**Task**
Starting with the line containing "является США. Товар является оригинальным" and going on through the line containing "максимальное значение по", return the lines of the data below exactly, and only those.

##### Dataset entries

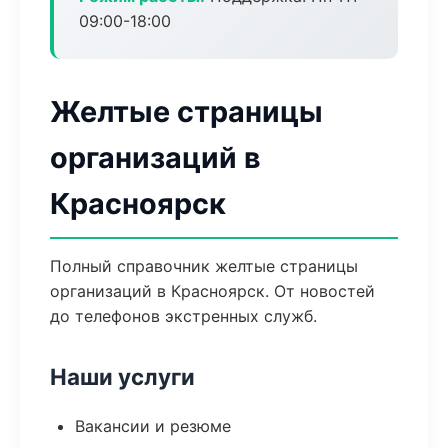
09:00-18:00
Желтые страницы
организаций в
Красноярск
Полный справочник желтые страницы
организаций в Красноярск. От новостей
до телефонов экстренных служб.
Наши услуги
Вакансии и резюме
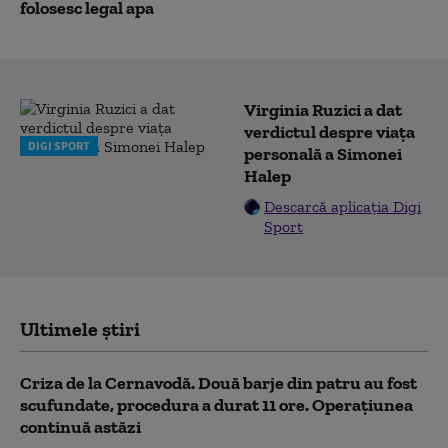
folosesc legal apa
Virginia Ruzici a dat
verdictul despre viața
DIGI SPORT
personală a Simonei
Halep
Descarcă aplicația Digi
Sport
Ultimele știri
Criza de la Cernavodă. Două barje din patru au fost
scufundate, procedura a durat 11 ore. Operațiunea
continuă astăzi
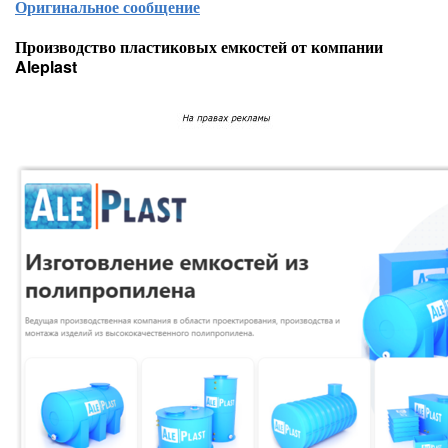
Оригинальное сообщение
Производство пластиковых емкостей от компании
Aleplast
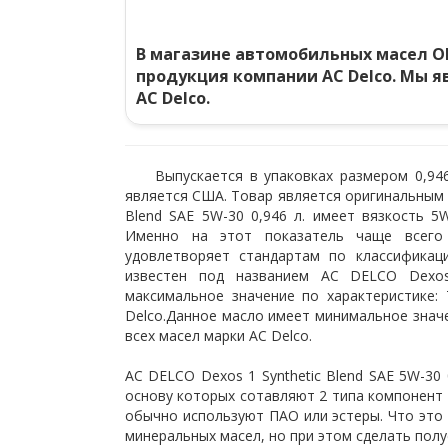
В магазине автомобильных масел O
продукция компании AC Delco. Мы
AC Delco.
Выпускается в упаковках размером 0,946
является США. Товар является оригинальным 
Blend SAE 5W-30 0,946 л. имеет вязкость 5
Именно на этот показатель чаще всего
удовлетворяет стандартам по классификац
известен под названием AC DELCO Dexos
максимальное значение по характеристике: 
Delco.Данное масло имеет минимальное значе
всех масел марки AC Delco.
AC DELCO Dexos 1 Synthetic Blend SAE 5W-30 
основу которых сотавляют 2 типа компонент 
обычно используют ПАО или эстеры. Что это 
минеральных масел, но при этом сделать полу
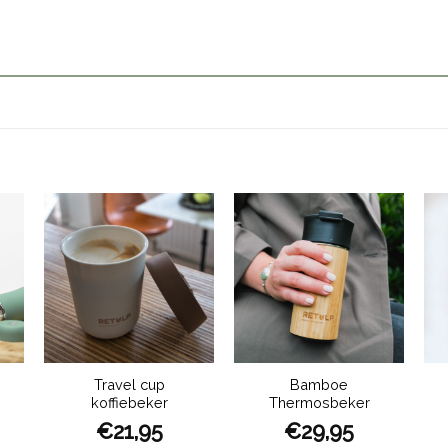
Travel cup
Bamboe
koffiebeker
Thermosbeker
€
21,95
€
29,95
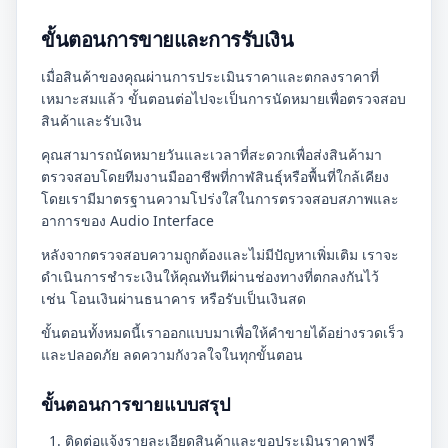
ขั้นตอนการขายและการรับเงิน
เมื่อสินค้าของคุณผ่านการประเมินราคาและตกลงราคาที่
เหมาะสมแล้ว ขั้นตอนต่อไปจะเป็นการนัดหมายเพื่อตรวจสอบ
สินค้าและรับเงิน
คุณสามารถนัดหมายวันและเวลาที่สะดวกเพื่อส่งสินค้ามา
ตรวจสอบโดยทีมงานมืออาชีพที่กาฬสินธุ์หรือพื้นที่ใกล้เคียง
โดยเรามีมาตรฐานความโปร่งใสในการตรวจสอบสภาพและ
อาการของ Audio Interface
หลังจากตรวจสอบความถูกต้องและไม่มีปัญหาเพิ่มเติม เราจะ
ดำเนินการชำระเงินให้คุณทันทีผ่านช่องทางที่ตกลงกันไว้
เช่น โอนเงินผ่านธนาคาร หรือรับเป็นเงินสด
ขั้นตอนทั้งหมดนี้เราออกแบบมาเพื่อให้คำขายได้อย่างรวดเร็ว
และปลอดภัย ลดความกังวลใจในทุกขั้นตอน
ขั้นตอนการขายแบบสรุป
ติดต่อแจ้งรายละเอียดสินค้าและขอประเมินราคาฟรี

##########

**Task result**
является США. Товар является оригинальным 
Blend SAE 5W-30 0,946 л. имеет вязкость 5
Именно на этот показатель чаще всего
удовлетворяет стандартам по классификац
известен под названием AC DELCO Dexos
максимальное значение по характеристике: 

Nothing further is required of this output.